#### 検討用の文章
┏━━

また、第二目標の80万円集まれば、海外に出荷する分まで印刷量を増やすことが出来ます!
クラウドファンディングという仕組みを使って、皆様のお力でなんとかこの本を世の中に出し、和菓子という日本が誇る文化を世界に伝えるお手伝いを頂けないでしょうか。どうぞよろしくお願い申し上げます。

書籍詳細

ページ数:194ページ
言語:日仏英
サイズ:220mm × 220mm × 35mm
ハードカバー


↑中身一部抜粋

水上力
東京在住 一幸庵店主
1948年生まれ、東京都出身。
1971年より京都で丁稚奉公から和菓子職人としての修行を開始
1976年に名古屋にて修行を終える
1977年 東京にて 一幸庵開店
現代の和菓子職人として、国際的かつ、多岐にわたった活動を行っている。
ヴァローナ・ジャポン・エコール東京や仏サダハルアオキや仏ジャン・シャルル・ロシュを始めとする、国際的なチョコレート会社やパティスリーメゾンと、積極的なコラボレーションを行っている。
仏ヴァローナ社の招待によりイタリア・ミラノで開催された食のエキシビションである“Identita Golose”でのデモンストレーションや、トップパティシエが集まる「ルレ・デセール・インターナショナル」日本会議でのデモンストレーション、ロサンゼルスジャパニーズ・アメリカン・ナショナル・ミュージアムでの講演など、積極的なデモンストレーション/講演を国際的な場で行う。

応援メッセージ

来栖けい氏

流通が発達した近年、昔とは違い、どこにいても世界中の上質な素材を扱うことが可能になった。 しかし、そこには疑問もある。

┗━━

#### 抜粋資料
┏━━

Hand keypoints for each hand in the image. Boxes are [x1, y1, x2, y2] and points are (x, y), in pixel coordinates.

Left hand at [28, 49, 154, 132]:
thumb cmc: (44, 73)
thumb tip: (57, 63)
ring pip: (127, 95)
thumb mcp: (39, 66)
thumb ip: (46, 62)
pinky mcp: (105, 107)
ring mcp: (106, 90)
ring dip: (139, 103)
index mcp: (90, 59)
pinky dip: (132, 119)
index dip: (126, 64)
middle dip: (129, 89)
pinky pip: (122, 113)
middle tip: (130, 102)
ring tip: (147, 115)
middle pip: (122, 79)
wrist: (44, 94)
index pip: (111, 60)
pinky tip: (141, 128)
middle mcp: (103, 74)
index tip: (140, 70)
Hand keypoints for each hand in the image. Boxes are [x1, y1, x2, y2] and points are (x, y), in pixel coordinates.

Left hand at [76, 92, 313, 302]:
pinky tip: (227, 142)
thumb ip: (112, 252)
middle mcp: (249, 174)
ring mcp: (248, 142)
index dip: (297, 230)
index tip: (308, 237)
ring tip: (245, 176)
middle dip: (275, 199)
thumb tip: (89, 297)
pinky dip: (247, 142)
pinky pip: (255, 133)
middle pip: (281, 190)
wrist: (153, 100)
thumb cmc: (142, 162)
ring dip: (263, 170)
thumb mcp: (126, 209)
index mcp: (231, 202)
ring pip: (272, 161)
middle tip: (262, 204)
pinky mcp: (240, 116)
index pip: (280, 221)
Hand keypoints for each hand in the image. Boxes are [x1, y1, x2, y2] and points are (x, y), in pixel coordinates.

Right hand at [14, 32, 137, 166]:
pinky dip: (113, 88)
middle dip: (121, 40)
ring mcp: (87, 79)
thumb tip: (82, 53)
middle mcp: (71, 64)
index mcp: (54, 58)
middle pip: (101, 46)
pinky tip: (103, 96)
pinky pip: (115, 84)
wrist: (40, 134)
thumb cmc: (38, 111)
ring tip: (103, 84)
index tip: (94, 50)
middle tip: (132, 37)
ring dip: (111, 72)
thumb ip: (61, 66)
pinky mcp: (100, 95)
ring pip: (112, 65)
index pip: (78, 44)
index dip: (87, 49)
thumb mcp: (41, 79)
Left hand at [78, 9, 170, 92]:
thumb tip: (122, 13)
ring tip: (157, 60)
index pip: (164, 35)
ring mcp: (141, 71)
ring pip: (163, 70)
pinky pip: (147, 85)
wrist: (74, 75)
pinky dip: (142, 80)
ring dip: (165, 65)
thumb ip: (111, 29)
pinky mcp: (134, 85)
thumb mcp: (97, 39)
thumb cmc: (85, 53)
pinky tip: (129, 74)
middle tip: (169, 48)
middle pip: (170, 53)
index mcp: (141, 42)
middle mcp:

┗━━

#### 各課題
1. 上にある和菓子の本の紹介文から、「ヴァローナ・ジャポン・エコー」で始まり「しかし、そこには疑問もある。」で終わる部分を、そのまま書き写してください。
2. 和菓子の本の紹介文によると、近年どこにいても世界中の上質な素材を扱えるようになったのはなぜか。1〜3文で説明すること。

#### 解答一覧
1.
ヴァローナ・ジャポン・エコール東京や仏サダハルアオキや仏ジャン・シャルル・ロシュを始めとする、国際的なチョコレート会社やパティスリーメゾンと、積極的なコラボレーションを行っている。
仏ヴァローナ社の招待によりイタリア・ミラノで開催された食のエキシビションである“Identita Golose”でのデモンストレーションや、トップパティシエが集まる「ルレ・デセール・インターナショナル」日本会議でのデモンストレーション、ロサンゼルスジャパニーズ・アメリカン・ナショナル・ミュージアムでの講演など、積極的なデモンストレーション/講演を国際的な場で行う。

応援メッセージ

来栖けい氏

流通が発達した近年、昔とは違い、どこにいても世界中の上質な素材を扱うことが可能になった。 しかし、そこには疑問もある。

2. 近年、流通が発達したためである。その結果、昔とは違って、どこにいても世界中の上質な素材を扱うことが可能になった。